== SUPPLIED MATERIAL ==

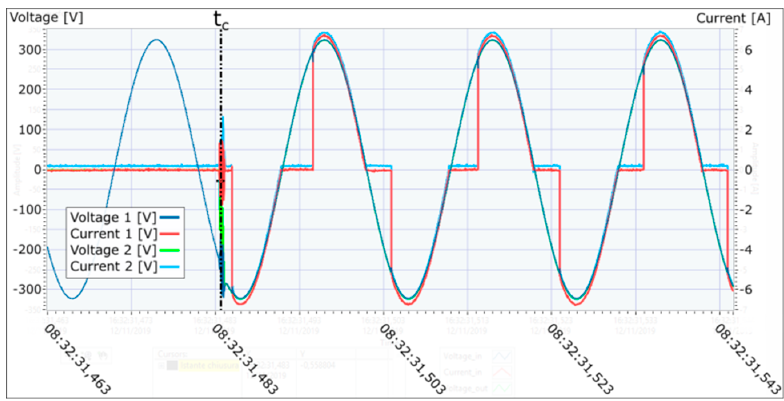
Figure 21. Instant ( t s ) when the current began to flow only in the positive half-waves (using the Bourns 2049-25 surge arrester).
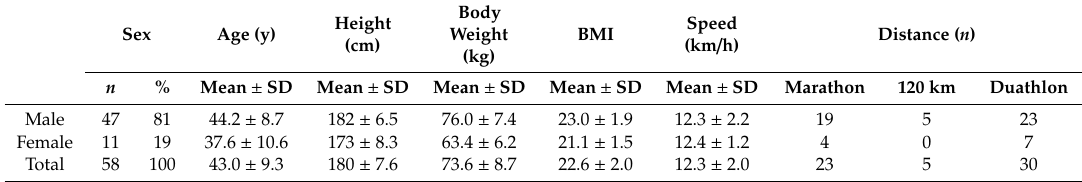
Table 2. Characteristics of the study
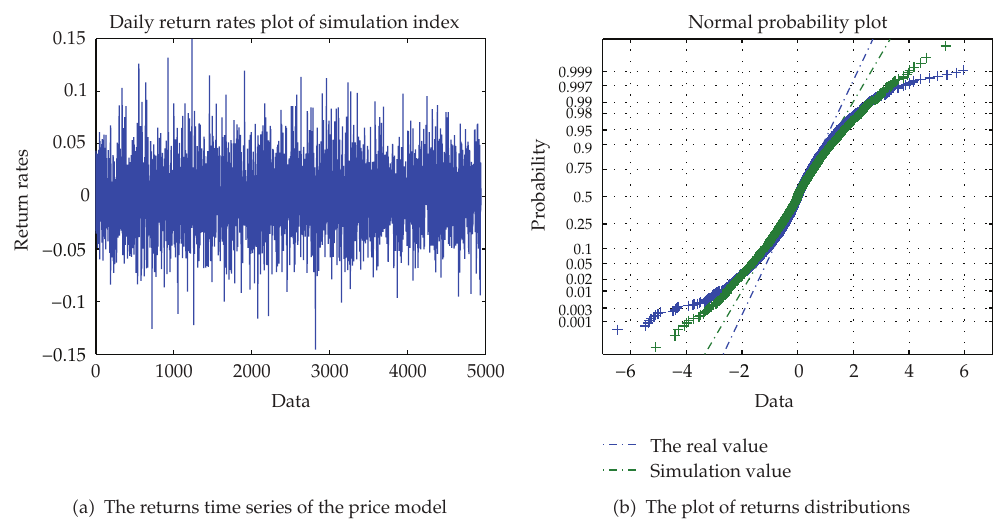
Figure 2: (cid:2) a (cid:5) The returns time series of simulation data for the price model with the intensity p (cid:6) 0 . 49. (cid:2) b (cid:5) The comparison of returns distributions for 20-year period Hang Seng index and the simulative data with p (cid:6) 0 . 49.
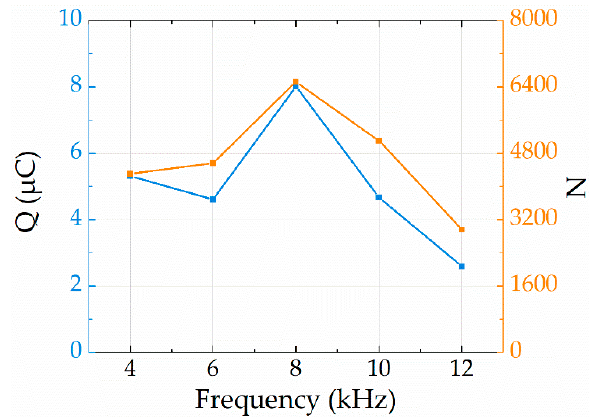
Figure 12. PD number and magnitude at different frequencies in test.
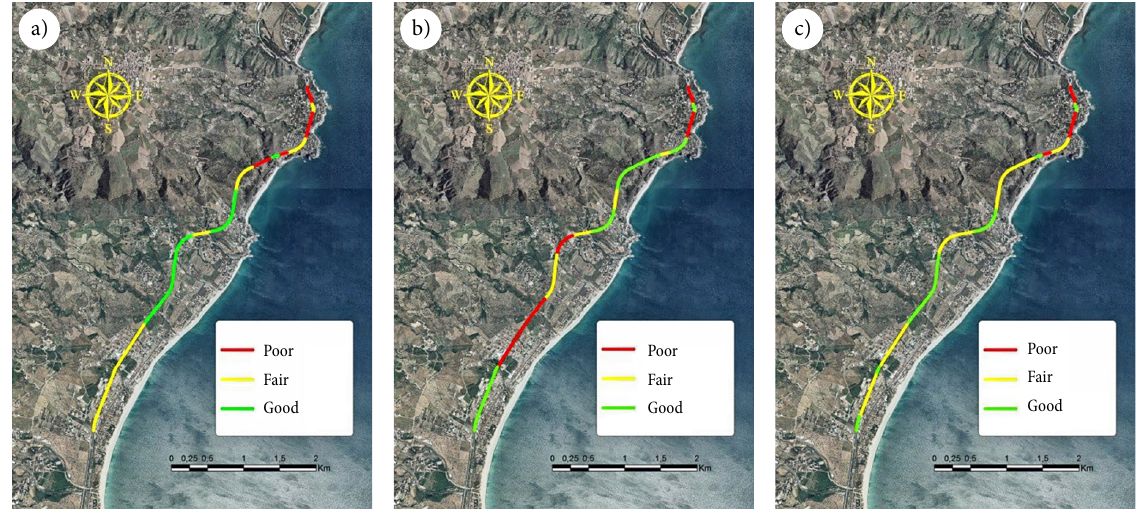
Fig. 3. Design consistency evaluation according to Lamm’s safety criterion I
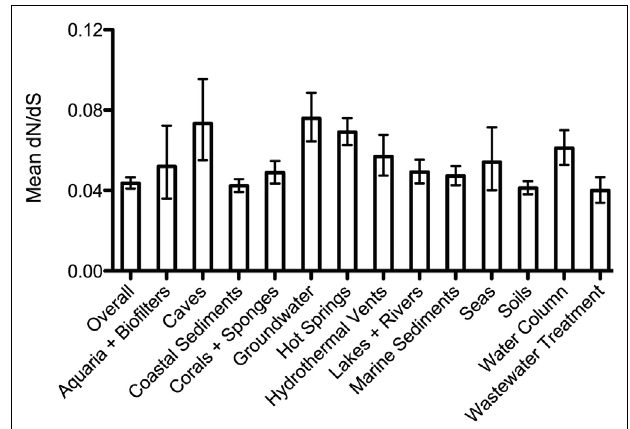
FIGUREA3 | Selective pressure (dN/dS) on amoA sequences from different habitats as calculated by the SLAC algorithm. Error bars represent 95% confidence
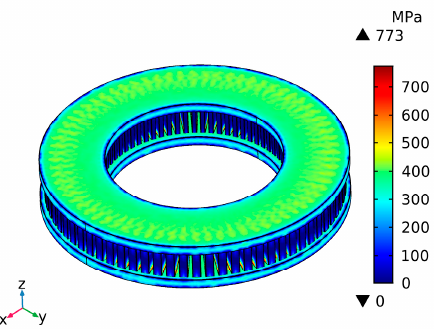
Figure 16. Ventilated disc surface stress cloud at 19 s braking.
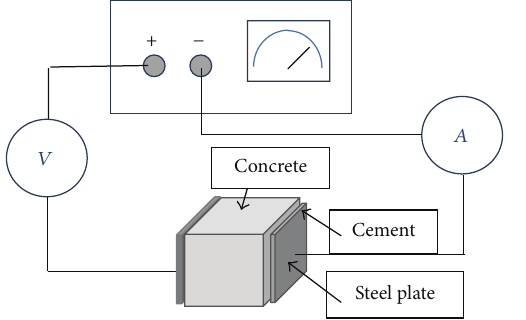
Figure 3: Electrical resistance measuring setup.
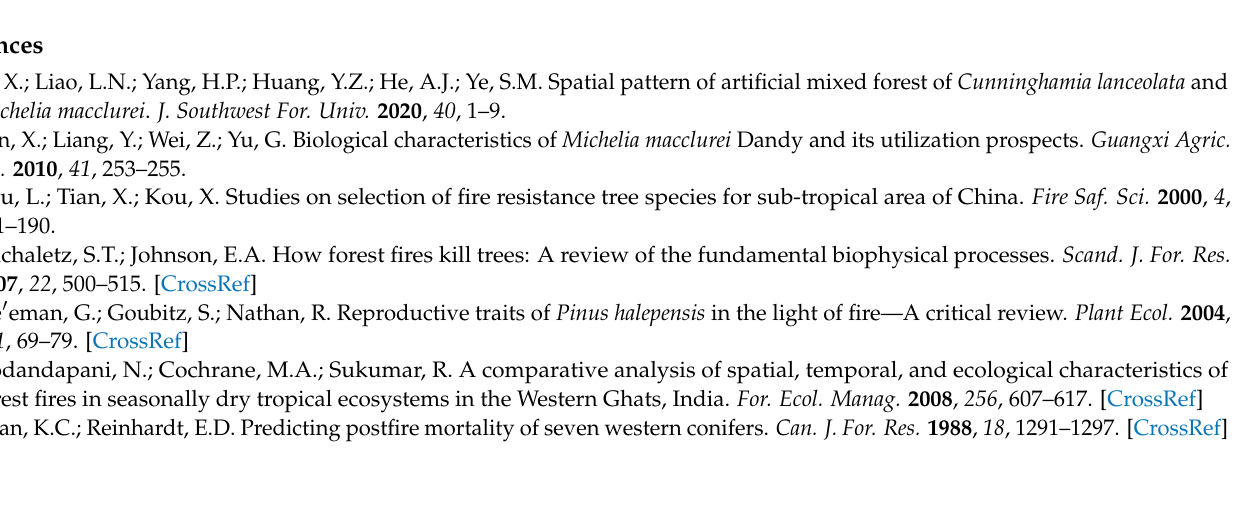
S1: Primers used for qRT-PCR analysis. Table S2: Summary of RNA-Seq data in Michelia macclurei . Table S3: Annotation of unigenes in different samples. Table S4: Differentially expressed genes under heat stress in Michelia macclurei. Table S5: KEGG enrichment information of differentially expressed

===

WHAT THE EXERCISE ASKS =>
Please reproduce the records above exactly, leaving out every picture.

OUTPUT BELOW =>
Figure 21. Instant ( t s ) when the current began to flow only in the positive half-waves (using the Bourns 2049-25 surge arrester).
Table 2. Characteristics of the study
Figure 2: (cid:2) a (cid:5) The returns time series of simulation data for the price model with the intensity p (cid:6) 0 . 49. (cid:2) b (cid:5) The comparison of returns distributions for 20-year period Hang Seng index and the simulative data with p (cid:6) 0 . 49.
Figure 12. PD number and magnitude at different frequencies in test.
Fig. 3. Design consistency evaluation according to Lamm’s safety criterion I
FIGUREA3 | Selective pressure (dN/dS) on amoA sequences from different habitats as calculated by the SLAC algorithm. Error bars represent 95% confidence
Figure 16. Ventilated disc surface stress cloud at 19 s braking.
Figure 3: Electrical resistance measuring setup.
S1: Primers used for qRT-PCR analysis. Table S2: Summary of RNA-Seq data in Michelia macclurei . Table S3: Annotation of unigenes in different samples. Table S4: Differentially expressed genes under heat stress in Michelia macclurei. Table S5: KEGG enrichment information of differentially expressed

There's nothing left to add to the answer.